[Dataset excerpts]
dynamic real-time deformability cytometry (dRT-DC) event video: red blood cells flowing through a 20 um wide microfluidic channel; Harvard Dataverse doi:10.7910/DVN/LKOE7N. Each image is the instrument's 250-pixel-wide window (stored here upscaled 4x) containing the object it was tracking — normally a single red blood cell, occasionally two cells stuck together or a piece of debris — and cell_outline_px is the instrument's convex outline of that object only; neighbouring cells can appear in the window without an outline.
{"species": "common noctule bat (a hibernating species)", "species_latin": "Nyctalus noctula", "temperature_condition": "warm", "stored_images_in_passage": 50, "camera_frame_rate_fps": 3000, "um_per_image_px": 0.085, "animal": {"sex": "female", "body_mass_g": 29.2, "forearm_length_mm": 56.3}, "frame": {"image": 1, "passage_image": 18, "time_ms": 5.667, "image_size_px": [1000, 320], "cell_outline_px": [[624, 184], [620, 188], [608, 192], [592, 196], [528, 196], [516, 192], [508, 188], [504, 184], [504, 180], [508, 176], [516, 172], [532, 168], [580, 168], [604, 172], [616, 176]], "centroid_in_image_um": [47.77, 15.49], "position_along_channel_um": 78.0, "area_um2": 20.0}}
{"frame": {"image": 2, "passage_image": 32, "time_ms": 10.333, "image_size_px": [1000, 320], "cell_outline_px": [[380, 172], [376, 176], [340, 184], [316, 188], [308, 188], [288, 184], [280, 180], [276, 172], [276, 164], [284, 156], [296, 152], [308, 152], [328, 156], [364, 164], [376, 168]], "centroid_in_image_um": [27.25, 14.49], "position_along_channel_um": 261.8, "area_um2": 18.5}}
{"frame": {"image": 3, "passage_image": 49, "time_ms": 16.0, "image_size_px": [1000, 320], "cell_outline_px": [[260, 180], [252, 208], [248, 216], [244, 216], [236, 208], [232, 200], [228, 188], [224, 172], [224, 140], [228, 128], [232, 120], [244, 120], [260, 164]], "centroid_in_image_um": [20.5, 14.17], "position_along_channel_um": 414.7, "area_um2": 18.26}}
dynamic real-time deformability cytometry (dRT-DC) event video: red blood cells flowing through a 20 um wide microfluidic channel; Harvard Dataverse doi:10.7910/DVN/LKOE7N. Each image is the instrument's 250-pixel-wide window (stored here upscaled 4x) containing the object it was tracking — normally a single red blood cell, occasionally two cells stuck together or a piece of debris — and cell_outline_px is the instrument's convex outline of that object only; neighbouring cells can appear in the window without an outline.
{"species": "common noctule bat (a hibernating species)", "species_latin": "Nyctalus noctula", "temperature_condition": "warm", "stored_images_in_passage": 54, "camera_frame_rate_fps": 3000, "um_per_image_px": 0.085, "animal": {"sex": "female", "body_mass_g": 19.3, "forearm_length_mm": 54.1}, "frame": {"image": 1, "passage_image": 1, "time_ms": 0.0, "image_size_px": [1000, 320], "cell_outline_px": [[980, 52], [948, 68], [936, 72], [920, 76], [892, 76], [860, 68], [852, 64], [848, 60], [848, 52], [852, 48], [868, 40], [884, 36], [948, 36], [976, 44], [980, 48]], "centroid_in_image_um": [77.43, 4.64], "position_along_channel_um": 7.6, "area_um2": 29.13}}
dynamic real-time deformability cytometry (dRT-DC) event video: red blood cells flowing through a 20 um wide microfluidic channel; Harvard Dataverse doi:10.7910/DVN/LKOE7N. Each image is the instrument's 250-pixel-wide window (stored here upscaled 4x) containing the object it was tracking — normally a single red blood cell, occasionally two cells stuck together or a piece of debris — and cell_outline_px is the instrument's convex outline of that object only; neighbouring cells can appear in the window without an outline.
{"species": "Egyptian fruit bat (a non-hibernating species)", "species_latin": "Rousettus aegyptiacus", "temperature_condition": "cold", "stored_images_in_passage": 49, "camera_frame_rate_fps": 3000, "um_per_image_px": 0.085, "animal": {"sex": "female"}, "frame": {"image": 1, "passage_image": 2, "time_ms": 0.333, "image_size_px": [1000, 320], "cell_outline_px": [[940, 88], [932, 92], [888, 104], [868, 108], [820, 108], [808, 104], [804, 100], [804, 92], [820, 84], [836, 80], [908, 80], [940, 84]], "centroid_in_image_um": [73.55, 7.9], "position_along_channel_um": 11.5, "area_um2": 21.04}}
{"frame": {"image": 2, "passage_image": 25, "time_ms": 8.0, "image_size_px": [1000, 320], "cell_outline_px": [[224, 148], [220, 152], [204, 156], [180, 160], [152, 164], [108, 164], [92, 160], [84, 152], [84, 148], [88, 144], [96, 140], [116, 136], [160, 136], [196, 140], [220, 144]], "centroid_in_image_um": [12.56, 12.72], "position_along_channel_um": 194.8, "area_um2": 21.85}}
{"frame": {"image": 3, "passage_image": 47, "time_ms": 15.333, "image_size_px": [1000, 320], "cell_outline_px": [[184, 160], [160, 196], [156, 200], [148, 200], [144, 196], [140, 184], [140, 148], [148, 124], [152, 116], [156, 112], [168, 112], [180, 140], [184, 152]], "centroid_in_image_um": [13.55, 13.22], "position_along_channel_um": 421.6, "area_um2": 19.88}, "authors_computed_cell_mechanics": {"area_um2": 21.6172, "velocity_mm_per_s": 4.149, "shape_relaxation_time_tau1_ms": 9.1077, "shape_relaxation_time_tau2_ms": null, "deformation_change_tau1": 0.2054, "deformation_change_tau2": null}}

--- Written exercise ---
Type out the entries again, word for word.

--- Result below ---
dynamic real-time deformability cytometry (dRT-DC) event video: red blood cells flowing through a 20 um wide microfluidic channel; Harvard Dataverse doi:10.7910/DVN/LKOE7N. Each image is the instrument's 250-pixel-wide window (stored here upscaled 4x) containing the object it was tracking — normally a single red blood cell, occasionally two cells stuck together or a piece of debris — and cell_outline_px is the instrument's convex outline of that object only; neighbouring cells can appear in the window without an outline.
{"species": "common noctule bat (a hibernating species)", "species_latin": "Nyctalus noctula", "temperature_condition": "warm", "stored_images_in_passage": 50, "camera_frame_rate_fps": 3000, "um_per_image_px": 0.085, "animal": {"sex": "female", "body_mass_g": 29.2, "forearm_length_mm": 56.3}, "frame": {"image": 1, "passage_image": 18, "time_ms": 5.667, "image_size_px": [1000, 320], "cell_outline_px": [[624, 184], [620, 188], [608, 192], [592, 196], [528, 196], [516, 192], [508, 188], [504, 184], [504, 180], [508, 176], [516, 172], [532, 168], [580, 168], [604, 172], [616, 176]], "centroid_in_image_um": [47.77, 15.49], "position_along_channel_um": 78.0, "area_um2": 20.0}}
{"frame": {"image": 2, "passage_image": 32, "time_ms": 10.333, "image_size_px": [1000, 320], "cell_outline_px": [[380, 172], [376, 176], [340, 184], [316, 188], [308, 188], [288, 184], [280, 180], [276, 172], [276, 164], [284, 156], [296, 152], [308, 152], [328, 156], [364, 164], [376, 168]], "centroid_in_image_um": [27.25, 14.49], "position_along_channel_um": 261.8, "area_um2": 18.5}}
{"frame": {"image": 3, "passage_image": 49, "time_ms": 16.0, "image_size_px": [1000, 320], "cell_outline_px": [[260, 180], [252, 208], [248, 216], [244, 216], [236, 208], [232, 200], [228, 188], [224, 172], [224, 140], [228, 128], [232, 120], [244, 120], [260, 164]], "centroid_in_image_um": [20.5, 14.17], "position_along_channel_um": 414.7, "area_um2": 18.26}}
dynamic real-time deformability cytometry (dRT-DC) event video: red blood cells flowing through a 20 um wide microfluidic channel; Harvard Dataverse doi:10.7910/DVN/LKOE7N. Each image is the instrument's 250-pixel-wide window (stored here upscaled 4x) containing the object it was tracking — normally a single red blood cell, occasionally two cells stuck together or a piece of debris — and cell_outline_px is the instrument's convex outline of that object only; neighbouring cells can appear in the window without an outline.
{"species": "common noctule bat (a hibernating species)", "species_latin": "Nyctalus noctula", "temperature_condition": "warm", "stored_images_in_passage": 54, "camera_frame_rate_fps": 3000, "um_per_image_px": 0.085, "animal": {"sex": "female", "body_mass_g": 19.3, "forearm_length_mm": 54.1}, "frame": {"image": 1, "passage_image": 1, "time_ms": 0.0, "image_size_px": [1000, 320], "cell_outline_px": [[980, 52], [948, 68], [936, 72], [920, 76], [892, 76], [860, 68], [852, 64], [848, 60], [848, 52], [852, 48], [868, 40], [884, 36], [948, 36], [976, 44], [980, 48]], "centroid_in_image_um": [77.43, 4.64], "position_along_channel_um": 7.6, "area_um2": 29.13}}
dynamic real-time deformability cytometry (dRT-DC) event video: red blood cells flowing through a 20 um wide microfluidic channel; Harvard Dataverse doi:10.7910/DVN/LKOE7N. Each image is the instrument's 250-pixel-wide window (stored here upscaled 4x) containing the object it was tracking — normally a single red blood cell, occasionally two cells stuck together or a piece of debris — and cell_outline_px is the instrument's convex outline of that object only; neighbouring cells can appear in the window without an outline.
{"species": "Egyptian fruit bat (a non-hibernating species)", "species_latin": "Rousettus aegyptiacus", "temperature_condition": "cold", "stored_images_in_passage": 49, "camera_frame_rate_fps": 3000, "um_per_image_px": 0.085, "animal": {"sex": "female"}, "frame": {"image": 1, "passage_image": 2, "time_ms": 0.333, "image_size_px": [1000, 320], "cell_outline_px": [[940, 88], [932, 92], [888, 104], [868, 108], [820, 108], [808, 104], [804, 100], [804, 92], [820, 84], [836, 80], [908, 80], [940, 84]], "centroid_in_image_um": [73.55, 7.9], "position_along_channel_um": 11.5, "area_um2": 21.04}}
{"frame": {"image": 2, "passage_image": 25, "time_ms": 8.0, "image_size_px": [1000, 320], "cell_outline_px": [[224, 148], [220, 152], [204, 156], [180, 160], [152, 164], [108, 164], [92, 160], [84, 152], [84, 148], [88, 144], [96, 140], [116, 136], [160, 136], [196, 140], [220, 144]], "centroid_in_image_um": [12.56, 12.72], "position_along_channel_um": 194.8, "area_um2": 21.85}}
{"frame": {"image": 3, "passage_image": 47, "time_ms": 15.333, "image_size_px": [1000, 320], "cell_outline_px": [[184, 160], [160, 196], [156, 200], [148, 200], [144, 196], [140, 184], [140, 148], [148, 124], [152, 116], [156, 112], [168, 112], [180, 140], [184, 152]], "centroid_in_image_um": [13.55, 13.22], "position_along_channel_um": 421.6, "area_um2": 19.88}, "authors_computed_cell_mechanics": {"area_um2": 21.6172, "velocity_mm_per_s": 4.149, "shape_relaxation_time_tau1_ms": 9.1077, "shape_relaxation_time_tau2_ms": null, "deformation_change_tau1": 0.2054, "deformation_change_tau2": null}}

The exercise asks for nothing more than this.